TASK OBJECTIVE — Pull out every line of the rows below and copy each one word for word, keeping their original order.

RECORDS FOR THIS EXERCISE —
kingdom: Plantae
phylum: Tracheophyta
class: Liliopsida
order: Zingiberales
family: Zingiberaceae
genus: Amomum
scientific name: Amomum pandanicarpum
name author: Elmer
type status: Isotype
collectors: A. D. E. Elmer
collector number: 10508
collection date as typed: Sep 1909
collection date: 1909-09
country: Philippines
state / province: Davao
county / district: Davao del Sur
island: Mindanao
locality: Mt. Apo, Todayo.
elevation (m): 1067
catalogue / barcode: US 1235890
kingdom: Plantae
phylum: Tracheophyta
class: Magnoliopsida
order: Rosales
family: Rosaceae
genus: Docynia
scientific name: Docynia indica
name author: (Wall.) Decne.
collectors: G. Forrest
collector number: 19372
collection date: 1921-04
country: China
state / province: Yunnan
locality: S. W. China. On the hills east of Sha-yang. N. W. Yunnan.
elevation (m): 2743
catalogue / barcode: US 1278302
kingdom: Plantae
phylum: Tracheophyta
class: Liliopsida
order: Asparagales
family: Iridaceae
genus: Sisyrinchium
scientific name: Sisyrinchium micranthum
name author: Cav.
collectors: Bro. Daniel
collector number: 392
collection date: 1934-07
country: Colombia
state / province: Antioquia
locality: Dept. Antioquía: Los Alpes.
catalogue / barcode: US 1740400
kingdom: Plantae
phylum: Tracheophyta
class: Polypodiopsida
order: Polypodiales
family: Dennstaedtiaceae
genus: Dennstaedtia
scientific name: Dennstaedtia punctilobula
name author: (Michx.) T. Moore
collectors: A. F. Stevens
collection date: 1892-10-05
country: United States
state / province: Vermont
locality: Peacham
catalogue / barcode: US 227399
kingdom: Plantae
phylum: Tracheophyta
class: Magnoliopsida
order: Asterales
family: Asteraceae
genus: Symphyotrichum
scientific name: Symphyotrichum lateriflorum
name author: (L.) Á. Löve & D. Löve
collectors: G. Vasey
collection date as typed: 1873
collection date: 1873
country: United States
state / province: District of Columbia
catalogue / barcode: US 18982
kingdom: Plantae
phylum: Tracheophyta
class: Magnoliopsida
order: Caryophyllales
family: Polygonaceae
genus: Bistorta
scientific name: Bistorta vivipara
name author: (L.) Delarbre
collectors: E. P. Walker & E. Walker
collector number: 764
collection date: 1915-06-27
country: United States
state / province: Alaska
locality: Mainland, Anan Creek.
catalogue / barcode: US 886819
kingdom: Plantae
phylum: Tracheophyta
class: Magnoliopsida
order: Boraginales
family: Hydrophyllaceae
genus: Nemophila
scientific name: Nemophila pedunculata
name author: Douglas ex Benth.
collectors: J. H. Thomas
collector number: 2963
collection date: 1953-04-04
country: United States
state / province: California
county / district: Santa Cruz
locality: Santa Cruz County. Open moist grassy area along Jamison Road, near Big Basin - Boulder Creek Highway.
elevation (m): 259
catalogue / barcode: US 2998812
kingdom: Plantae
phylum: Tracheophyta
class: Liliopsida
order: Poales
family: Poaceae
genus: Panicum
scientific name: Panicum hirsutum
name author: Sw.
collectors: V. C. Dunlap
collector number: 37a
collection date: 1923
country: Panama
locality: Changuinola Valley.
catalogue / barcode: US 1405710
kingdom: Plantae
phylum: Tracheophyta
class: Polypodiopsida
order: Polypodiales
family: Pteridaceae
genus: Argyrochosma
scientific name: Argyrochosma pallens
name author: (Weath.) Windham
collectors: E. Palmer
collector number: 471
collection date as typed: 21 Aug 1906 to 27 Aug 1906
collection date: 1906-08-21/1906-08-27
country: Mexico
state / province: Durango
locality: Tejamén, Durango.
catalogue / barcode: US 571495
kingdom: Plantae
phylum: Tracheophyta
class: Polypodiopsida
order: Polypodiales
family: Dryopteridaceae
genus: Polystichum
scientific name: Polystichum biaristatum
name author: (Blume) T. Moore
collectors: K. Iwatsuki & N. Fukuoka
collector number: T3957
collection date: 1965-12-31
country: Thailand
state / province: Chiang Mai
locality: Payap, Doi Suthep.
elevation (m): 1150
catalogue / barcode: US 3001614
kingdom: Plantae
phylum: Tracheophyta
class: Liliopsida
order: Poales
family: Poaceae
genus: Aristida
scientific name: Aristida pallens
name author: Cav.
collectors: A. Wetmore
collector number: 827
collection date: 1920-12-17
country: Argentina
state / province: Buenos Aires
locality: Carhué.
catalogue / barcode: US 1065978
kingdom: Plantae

EXERCISE SOLUTION —
kingdom: Plantae
phylum: Tracheophyta
class: Liliopsida
order: Zingiberales
family: Zingiberaceae
genus: Amomum
scientific name: Amomum pandanicarpum
name author: Elmer
type status: Isotype
collectors: A. D. E. Elmer
collector number: 10508
collection date as typed: Sep 1909
collection date: 1909-09
country: Philippines
state / province: Davao
county / district: Davao del Sur
island: Mindanao
locality: Mt. Apo, Todayo.
elevation (m): 1067
catalogue / barcode: US 1235890
kingdom: Plantae
phylum: Tracheophyta
class: Magnoliopsida
order: Rosales
family: Rosaceae
genus: Docynia
scientific name: Docynia indica
name author: (Wall.) Decne.
collectors: G. Forrest
collector number: 19372
collection date: 1921-04
country: China
state / province: Yunnan
locality: S. W. China. On the hills east of Sha-yang. N. W. Yunnan.
elevation (m): 2743
catalogue / barcode: US 1278302
kingdom: Plantae
phylum: Tracheophyta
class: Liliopsida
order: Asparagales
family: Iridaceae
genus: Sisyrinchium
scientific name: Sisyrinchium micranthum
name author: Cav.
collectors: Bro. Daniel
collector number: 392
collection date: 1934-07
country: Colombia
state / province: Antioquia
locality: Dept. Antioquía: Los Alpes.
catalogue / barcode: US 1740400
kingdom: Plantae
phylum: Tracheophyta
class: Polypodiopsida
order: Polypodiales
family: Dennstaedtiaceae
genus: Dennstaedtia
scientific name: Dennstaedtia punctilobula
name author: (Michx.) T. Moore
collectors: A. F. Stevens
collection date: 1892-10-05
country: United States
state / province: Vermont
locality: Peacham
catalogue / barcode: US 227399
kingdom: Plantae
phylum: Tracheophyta
class: Magnoliopsida
order: Asterales
family: Asteraceae
genus: Symphyotrichum
scientific name: Symphyotrichum lateriflorum
name author: (L.) Á. Löve & D. Löve
collectors: G. Vasey
collection date as typed: 1873
collection date: 1873
country: United States
state / province: District of Columbia
catalogue / barcode: US 18982
kingdom: Plantae
phylum: Tracheophyta
class: Magnoliopsida
order: Caryophyllales
family: Polygonaceae
genus: Bistorta
scientific name: Bistorta vivipara
name author: (L.) Delarbre
collectors: E. P. Walker & E. Walker
collector number: 764
collection date: 1915-06-27
country: United States
state / province: Alaska
locality: Mainland, Anan Creek.
catalogue / barcode: US 886819
kingdom: Plantae
phylum: Tracheophyta
class: Magnoliopsida
order: Boraginales
family: Hydrophyllaceae
genus: Nemophila
scientific name: Nemophila pedunculata
name author: Douglas ex Benth.
collectors: J. H. Thomas
collector number: 2963
collection date: 1953-04-04
country: United States
state / province: California
county / district: Santa Cruz
locality: Santa Cruz County. Open moist grassy area along Jamison Road, near Big Basin - Boulder Creek Highway.
elevation (m): 259
catalogue / barcode: US 2998812
kingdom: Plantae
phylum: Tracheophyta
class: Liliopsida
order: Poales
family: Poaceae
genus: Panicum
scientific name: Panicum hirsutum
name author: Sw.
collectors: V. C. Dunlap
collector number: 37a
collection date: 1923
country: Panama
locality: Changuinola Valley.
catalogue / barcode: US 1405710
kingdom: Plantae
phylum: Tracheophyta
class: Polypodiopsida
order: Polypodiales
family: Pteridaceae
genus: Argyrochosma
scientific name: Argyrochosma pallens
name author: (Weath.) Windham
collectors: E. Palmer
collector number: 471
collection date as typed: 21 Aug 1906 to 27 Aug 1906
collection date: 1906-08-21/1906-08-27
country: Mexico
state / province: Durango
locality: Tejamén, Durango.
catalogue / barcode: US 571495
kingdom: Plantae
phylum: Tracheophyta
class: Polypodiopsida
order: Polypodiales
family: Dryopteridaceae
genus: Polystichum
scientific name: Polystichum biaristatum
name author: (Blume) T. Moore
collectors: K. Iwatsuki & N. Fukuoka
collector number: T3957
collection date: 1965-12-31
country: Thailand
state / province: Chiang Mai
locality: Payap, Doi Suthep.
elevation (m): 1150
catalogue / barcode: US 3001614
kingdom: Plantae
phylum: Tracheophyta
class: Liliopsida
order: Poales
family: Poaceae
genus: Aristida
scientific name: Aristida pallens
name author: Cav.
collectors: A. Wetmore
collector number: 827
collection date: 1920-12-17
country: Argentina
state / province: Buenos Aires
locality: Carhué.
catalogue / barcode: US 1065978
kingdom: Plantae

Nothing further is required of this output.